ESERCIZIO A:
In base al testo sulla sentenza riportato di seguito, risponda alle domande:
(i) In ragione di quali principi, secondo la massima, non è consentita l'interposizione analogica della norma incriminatrice?
(ii) Quale tribunale aveva assolto l'imputata?
(iii) Dove l'imputata aveva occultato la scheda SIM?

____________________

SOMMARIO: 1. Massima. 2. Il fatto. 3. La decisione. 4. Conclusioni.
Massima
Non è configurabile il delitto di accesso indebito a dispositivi idonei alla comunicazione da parte di soggetti detenuti, di cui all’art. 391-ter c.p., nel caso in cui sia introdotta in un istituto penitenziario, da parte di persona ammessa ai colloqui con detenuto, una scheda SIM, al fine di metterla a disposizione di quest’ultimo, non essendo consentita l’interposizione analogica della norma incriminatrice, in ragione dei principi della riserva di legge e di determinatezza della fattispecie.
Il fatto
Il Procuratore Generale presso la Corte dei Appello di Campobasso propone ricorso immediato per Cassazione avverso la sentenza del Tribunale di Campobasso che ha assolto l’imputata E.C. dal reato di cui all’art. 391 ter c.p.
Con un solo motivo si deduce il vizio di violazione di legge in relazione erronea esclusione della configurabilità del reato, nonostante l’imputata avesse introdotto in carcere una scheda SIM a lei intestata, occultandola nel suo reggiseno.

____________________

ESERCIZIO B:
Nelle righe dei dati memorizzati, riscriva il tratto che parte dalla riga contenente "#### Second phase solution" e prosegue fino alla riga contenente "Since HP VMs", sostituendo "scheduler" con "planner" e lasciando invariato tutto il resto.

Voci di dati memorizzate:
____________________

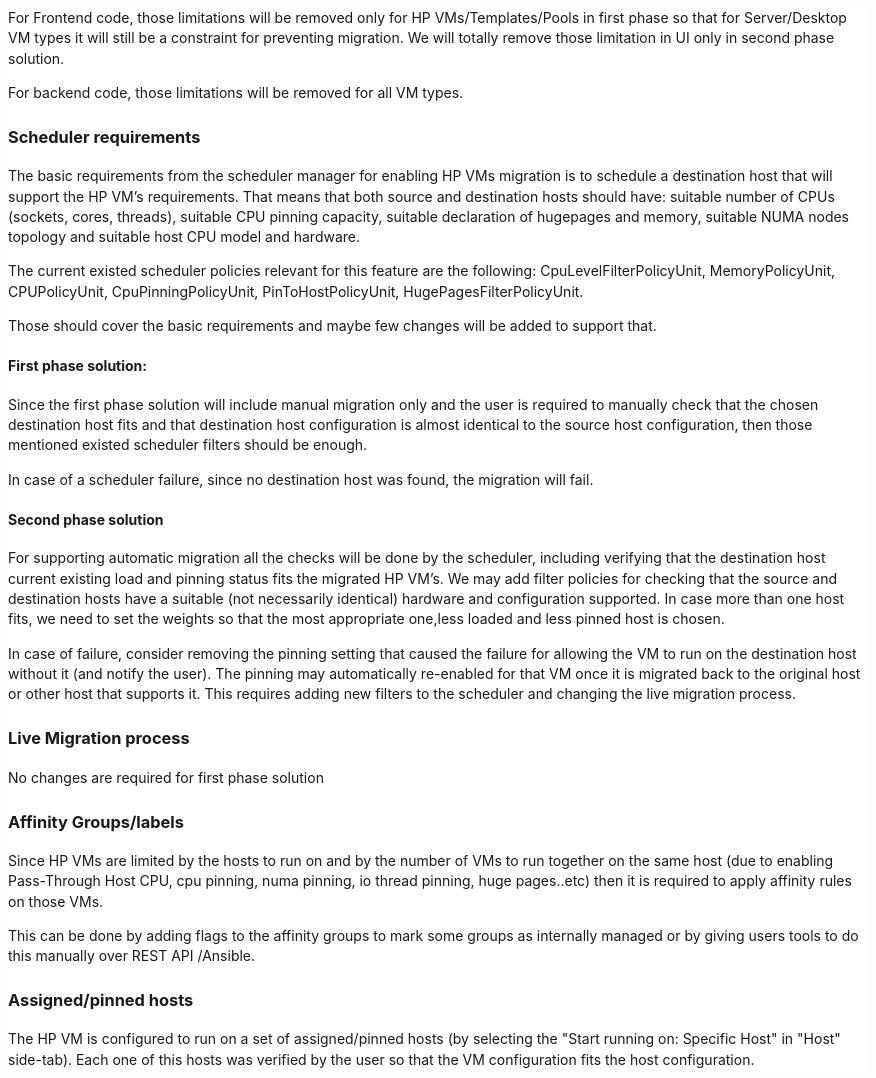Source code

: For Frontend code, those limitations will be removed only for HP VMs/Templates/Pools in first phase so that for Server/Desktop VM types it will still be a constraint for preventing migration.
We will totally remove those limitation in UI only in second phase solution.

For backend code, those limitations will be removed for all VM types.
    
### Scheduler requirements
The basic requirements from the scheduler manager for enabling HP VMs migration is to schedule a destination host that will support the HP VM’s requirements. That means that both source and destination hosts should have: suitable number of CPUs (sockets, cores, threads), suitable CPU pinning capacity, suitable declaration of hugepages and memory, suitable NUMA nodes topology and suitable host CPU model and hardware. 

The current existed scheduler policies relevant for this feature are the following:
CpuLevelFilterPolicyUnit, MemoryPolicyUnit, CPUPolicyUnit, CpuPinningPolicyUnit, PinToHostPolicyUnit, HugePagesFilterPolicyUnit.

Those should cover the basic requirements and maybe few changes will be added to support that. 

#### First phase solution:
Since the first phase solution will include manual migration only and the user is required to manually check that the chosen destination host fits and that destination host configuration is almost identical to the source host configuration, then those mentioned existed scheduler filters should be enough.

In case of a scheduler failure, since no destination host was found, the migration will fail.

#### Second phase solution
For supporting automatic migration all the checks will be done by the scheduler, including verifying that the destination host current existing load and pinning status fits the migrated HP VM’s.  We may add filter policies for checking that the source and destination hosts have a suitable (not necessarily identical) hardware and configuration supported. In case more than one host fits, we need to set the weights so that the most appropriate one,less loaded and less pinned host is chosen.

In case of failure, consider removing the pinning setting that caused the failure for allowing the VM to run on the destination host without it (and notify the user). 
The pinning may automatically re-enabled for that VM once it is migrated back to the original host or other host that supports it. This requires adding new filters to the scheduler and changing the live migration process.

### Live Migration process
No changes are required for first phase solution

### Affinity Groups/labels
Since HP VMs are limited by the hosts to run on and by the number of VMs to run together on the same host (due to enabling Pass-Through Host CPU, cpu pinning, numa pinning, io thread pinning, huge pages..etc) then it is required to apply affinity rules on those VMs. 

This can be done by adding flags to the affinity groups to mark some groups as internally managed or by giving users tools to do this manually over REST API /Ansible. 

### Assigned/pinned hosts
The HP VM is configured to run on a set of assigned/pinned hosts (by selecting the "Start running on: Specific Host" in "Host" side-tab). Each one of this hosts was verified by the user so that the VM configuration fits the host configuration.
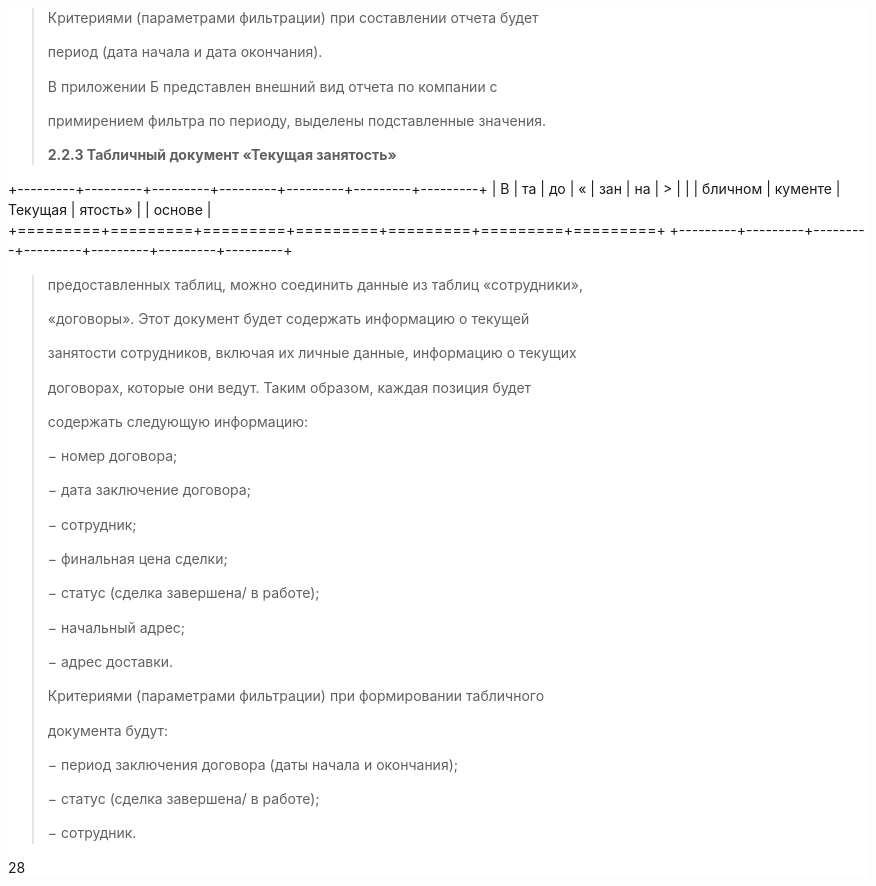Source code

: > Критериями (параметрами фильтрации) при составлении отчета будет
>
> период (дата начала и дата окончания).
>
> В приложении Б представлен внешний вид отчета по компании с
>
> примирением фильтра по периоду, выделены подставленные значения.
>
> **2.2.3 Табличный документ «Текущая занятость»**

+---------+---------+---------+---------+---------+---------+---------+
| В       | та      | до      | «       | зан     | на      | >       |
|         | бличном | кументе | Текущая | ятость» |         |  основе |
+=========+=========+=========+=========+=========+=========+=========+
+---------+---------+---------+---------+---------+---------+---------+

> предоставленных таблиц, можно соединить данные из таблиц «сотрудники»,
>
> «договоры». Этот документ будет содержать информацию о текущей
>
> занятости сотрудников, включая их личные данные, информацию о текущих
>
> договорах, которые они ведут. Таким образом, каждая позиция будет
>
> содержать следующую информацию:
>
> − номер договора;
>
> − дата заключение договора;
>
> − сотрудник;
>
> − финальная цена сделки;
>
> − статус (сделка завершена/ в работе);
>
> − начальный адрес;
>
> − адрес доставки.
>
> Критериями (параметрами фильтрации) при формировании табличного
>
> документа будут:
>
> − период заключения договора (даты начала и окончания);
>
> − статус (сделка завершена/ в работе);
>
> − сотрудник.

28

____________________

RISULTATO A:
(i) Dei principi della riserva di legge e di determinatezza della fattispecie.
(ii) Il Tribunale di Campobasso.
(iii) Nel suo reggiseno.

RISULTATO B:
#### Second phase solution
For supporting automatic migration all the checks will be done by the planner, including verifying that the destination host current existing load and pinning status fits the migrated HP VM’s.  We may add filter policies for checking that the source and destination hosts have a suitable (not necessarily identical) hardware and configuration supported. In case more than one host fits, we need to set the weights so that the most appropriate one,less loaded and less pinned host is chosen.

In case of failure, consider removing the pinning setting that caused the failure for allowing the VM to run on the destination host without it (and notify the user). 
The pinning may automatically re-enabled for that VM once it is migrated back to the original host or other host that supports it. This requires adding new filters to the planner and changing the live migration process.

### Live Migration process
No changes are required for first phase solution

### Affinity Groups/labels
Since HP VMs are limited by the hosts to run on and by the number of VMs to run together on the same host (due to enabling Pass-Through Host CPU, cpu pinning, numa pinning, io thread pinning, huge pages..etc) then it is required to apply affinity rules on those VMs. 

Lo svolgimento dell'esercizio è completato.